The SEO community has been digesting the recent leak of thousands of Google API documents, offering unprecedented insights into the inner workings of the world’s most influential search engine.

This leak, confirmed as genuine by Google themselves, reveals how Google processes and ranks search queries. The implications of these leaks are vast, impacting how digital marketers should approach their organic strategy.

These leaks are not the first reference to Navboost, however they provide additional context on the importance of Navboost, and how it’s used to improve the relevance and quality of Google’s search results.

Multiple sources have suggested Navboost is among Google’s most influential ranking signals. The leaked documents mention ‘Navboost’ 84 times, with five specific modules including Navboost in their titles.

The Google API leak: an overview

The leaked documents, which surfaced from internal Google repositories, provide a detailed look at Google’s API, particularly the search engine’s internal processes and ranking factors.

According to the leaked information, Google employs Navboost to analyse click data and uses it to optimise rankings. This is significant because it confirms long-held suspicions that user engagement metrics play a crucial role in search rankings, a fact Google has previously downplayed​.

What is Navboost?

Navboost queries are critical high-volume search terms for which Google has substantial click data, often associated with specific URLs. This system appears to prioritise brands who typically perform well both in terms of search CTR and actual brand search volume, enhancing their visibility in search results based on historical data.

Navboost collects and analyses data from user interactions within Google’s search environment. This includes tracking which search results users click on, how long they stay on a page, and whether they return to the search results to find another answer.

This clickstream data is vital in understanding user satisfaction and adjusting rankings accordingly. Notably, it has been suggested that Google also uses data from Chrome to enhance this understanding, although this is still a topic of debate​.
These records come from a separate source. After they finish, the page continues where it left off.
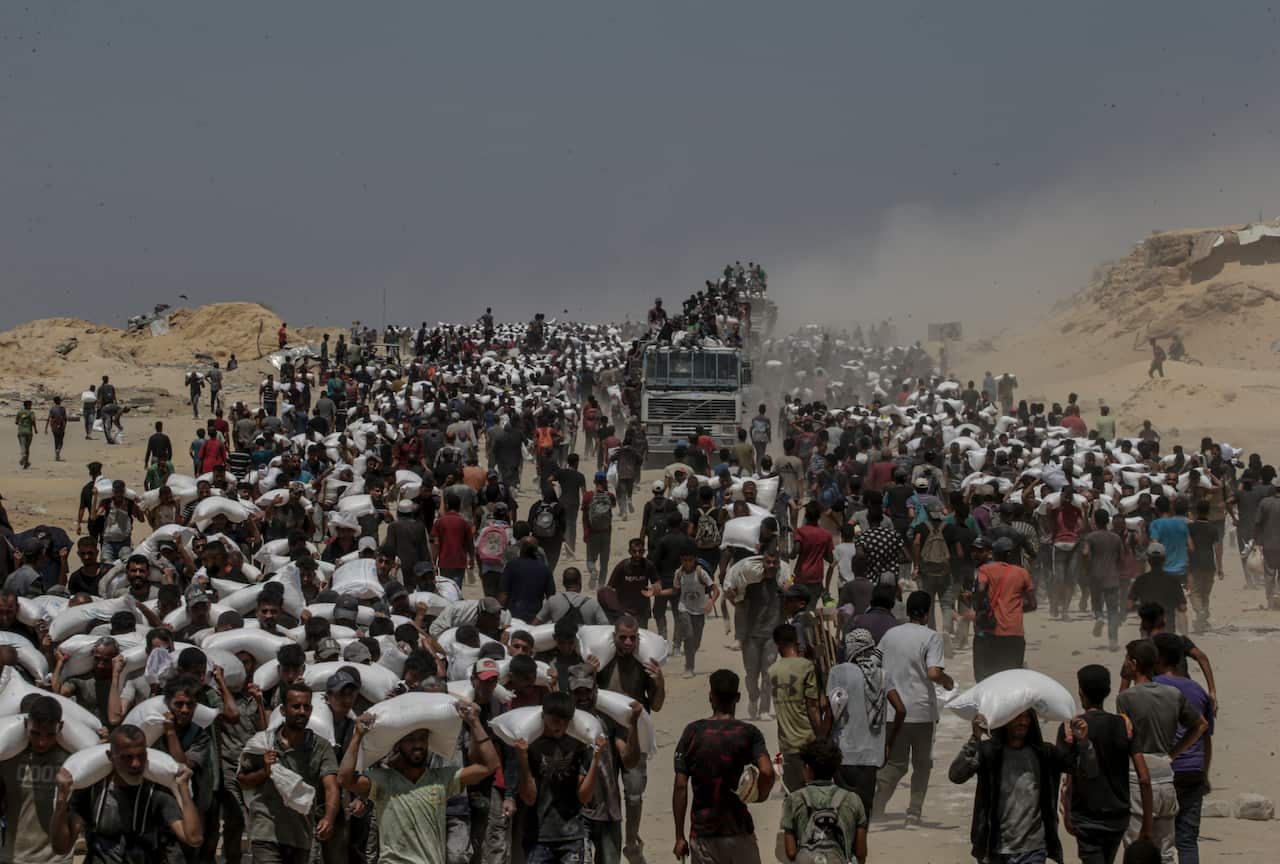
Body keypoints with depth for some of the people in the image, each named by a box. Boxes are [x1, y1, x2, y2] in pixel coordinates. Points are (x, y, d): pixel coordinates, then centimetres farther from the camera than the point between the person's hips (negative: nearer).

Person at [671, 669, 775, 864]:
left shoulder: (693, 732, -2)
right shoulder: (748, 733, -4)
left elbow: (680, 786, -4)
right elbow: (767, 772, -22)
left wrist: (679, 836, 1)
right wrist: (761, 795, -1)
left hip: (702, 832, 0)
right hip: (738, 831, 0)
The importance of brand for organic performance

One particular roundup drew links to a 2012 patent associated with Panda. One reference looks at whether a page has too many or too few links when compared to its branded click volume, in other words has the page been ‘over-SEO’d’.

google patent
Source: Google

It would seem then that branded searches not only increase direct traffic to your site, but they may also influence non-branded search algorithms, particularly for top-ranking high-volume terms.

Not only can Google compare non-brand queries against branded search volume, brand performance can be identified by a single page or site receiving the majority of clicks for a specific term or concept, establishing it as the dominant choice among users.

What this means for your organic strategy

This information further emphasises the importance of user engagement and click-through rates on organic performance, underscoring the need for high-quality content that meets user intent, as well as the importance of building a strong, well recognised brand​.

1. Brand and organic search performance are inextricably linked

Google has various methods for identifying, sorting, ranking, and utilising entities, which include brands, their official websites, and associated social accounts.

Sparktoro research shows that Google is increasingly prioritising large, influential brands over smaller, independent sites and businesses. This trend indicates a strong bias towards directing traffic to these dominant web entities.

2. UX and engagement metrics are critical ranking signals

This is (hopefully) nothing new to readers, however these leaks validate what most SEO’s have been assuming for years. 

3. Entity optimisation and E-E-A-T are still important

The leaked documentation indicates that Google can identify authors and categorize them as entities within its system, and we know that if you improve your presence and authority as an author could enhance organic performance.

What’s next for organic search?

The era of hyper growth for smaller brands via basic SEO practices is over, and the need to invest in developing a credible brand is more important than ever. 

We’re witnessing a huge pivot towards AI powered search. We’ve already seen the rise (and temporary fall) of AI overviews. Google are facing existential threats from organisations such as Open AI, who have recently partnered with Apple to power iOS18. This will no doubt have a huge impact on the search behaviour of the 1.5 billion Apple users worldwide.

In the light of these AI powered search results and increasing competition, Google have been deepening their partnership with Reddit, showcasing more UGC directly in SERPs and accumulating more social data to help strengthen their understanding of brands and entities. 

Google seem to be leaning into brand, E-E-A-T and click based signals as ranking factors to surface the most reputable brands for its users and provide an improved search experience.

For SME’s and smaller publishers, this will make it more difficult to succeed via SEO alone. Investing in broader brand building activity as part of a truly integrated organic strategy is now essential for growth.